Roy royone at yahoo.com
Tue Sep 4 08:22:31 PDT 2001


One of the commonly cited problems of IRV is that it is not summable: 
to process the ballots, they must be re-read, or a count must be made 
of the ballots matching each possible ballot, which requires N! 
figures to be kept.

That's not quite true. It is only necessary to remember which 
candidates (if any) are ranked ahead of a candidate to know whether 
and when votes for him should be counted. The order of the candidates 
ahead of him are not important. That means that IRV ballots are 
summable in a total of N * 2^N figures. A fair improvement over N!. 
(Actually, it's N * 2^(N-1), but that gets clumsy to implement).

One implementation would be to have a bit-vector of one bit per 
candidate in some predetermined order.

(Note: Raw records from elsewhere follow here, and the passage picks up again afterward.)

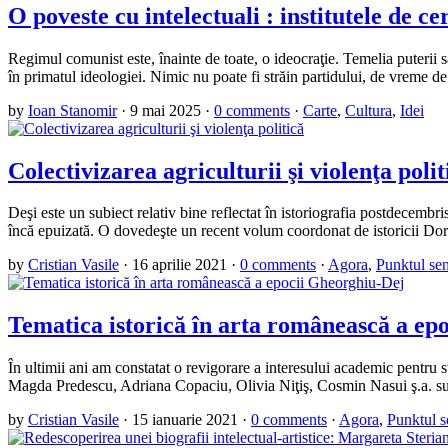
O poveste cu intelectuali : institutele de c
Regimul comunist este, înainte de toate, o ideocraţie. Temelia puterii sa
în primatul ideologiei. Nimic nu poate fi străin partidului, de vreme 
by
Ioan Stanomir
·
9 mai 2025
·
0 comments
·
Carte
,
Cultura
,
Idei
Colectivizarea agriculturii şi violenţa polit
Deşi este un subiect relativ bine reflectat în istoriografia postdecembri
încă epuizată. O dovedeşte un recent volum coordonat de istoricii Dori
by
Cristian Vasile
·
16 aprilie 2021
·
0 comments
·
Agora
,
Punktul sen
Tematica istorică în arta românească a ep
În ultimii ani am constatat o revigorare a interesului academic pentru s
Magda Predescu, Adriana Copaciu, Olivia Niţiş, Cosmin Nasui ş.a. sun
by
Cristian Vasile
·
15 ianuarie 2021
·
0 comments
·
Agora
,
Punktul s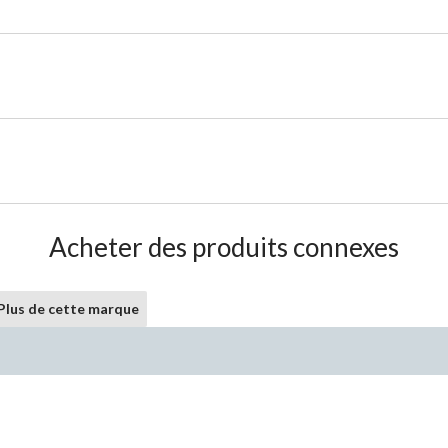
Acheter des produits connexes
Plus de cette marque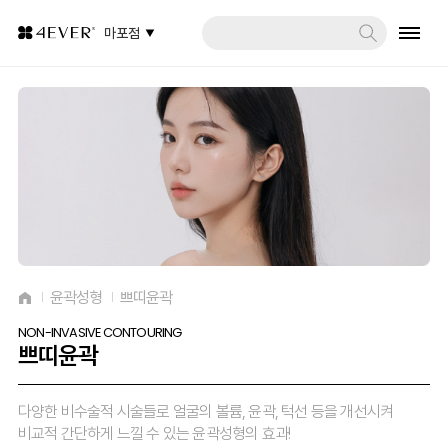
마포점
윤곽성형
쁘띠윤곽
NON-INVASIVE CONTOURING
쁘띠윤곽
다양한 비수술적 시술들로 얼굴의 볼륨, 윤곽, 턱선 등을 개선시켜
비교적 간단하게 느낄 수 있는 윤곽성형의 효과!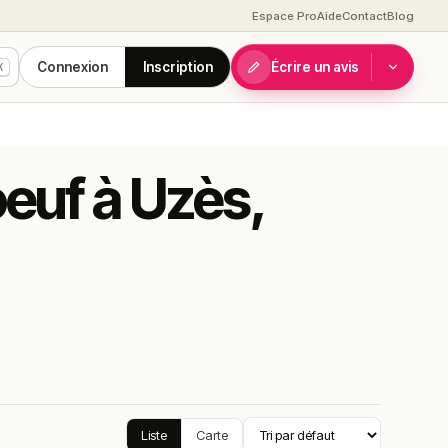
Espace Pro
Aide
Contact
Blog
Connexion
Inscription
Écrire un avis
K
oeuf à Uzès,
Liste
Carte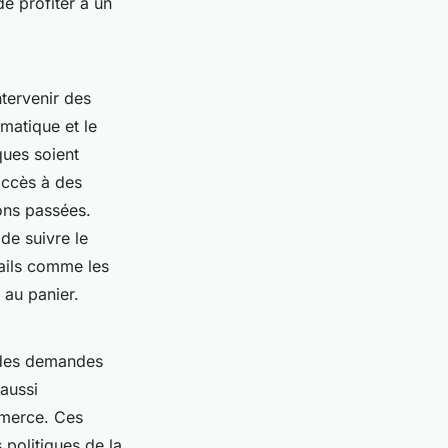
e profiter à un
tervenir des
omatique et le
ques soient
accès à des
ons passées.
de suivre le
tails comme les
s au panier.
 des demandes
 aussi
mmerce. Ces
politiques de la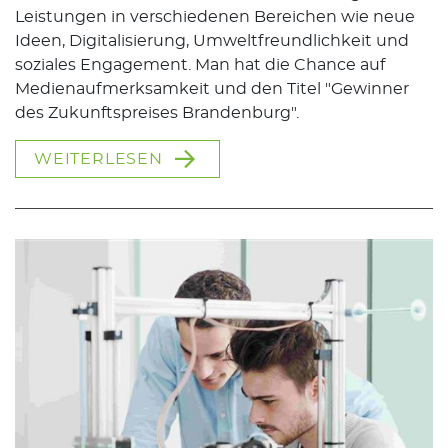
Leistungen in verschiedenen Bereichen wie neue
Ideen, Digitalisierung, Umweltfreundlichkeit und
soziales Engagement. Man hat die Chance auf
Medienaufmerksamkeit und den Titel "Gewinner
des Zukunftspreises Brandenburg".
WEITERLESEN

When examining a ballot, look 
at each candidate and determine which candidates are ahead of her. 
Set the bits in the bit vector to represent that, and use the 
resulting number as an index into a 2-D array, where the other index 
is the position of the candidate being evaluated.

The only figures of interest in tallying are those whose bit-vector 
index is (all) zero. Easy enough. When a candidate is eliminated, the 
array is searched for all entries where that candidate's bit is on, 
and the tallies are added to the counts where that candidate's bit is 
off (and all other bits are the same).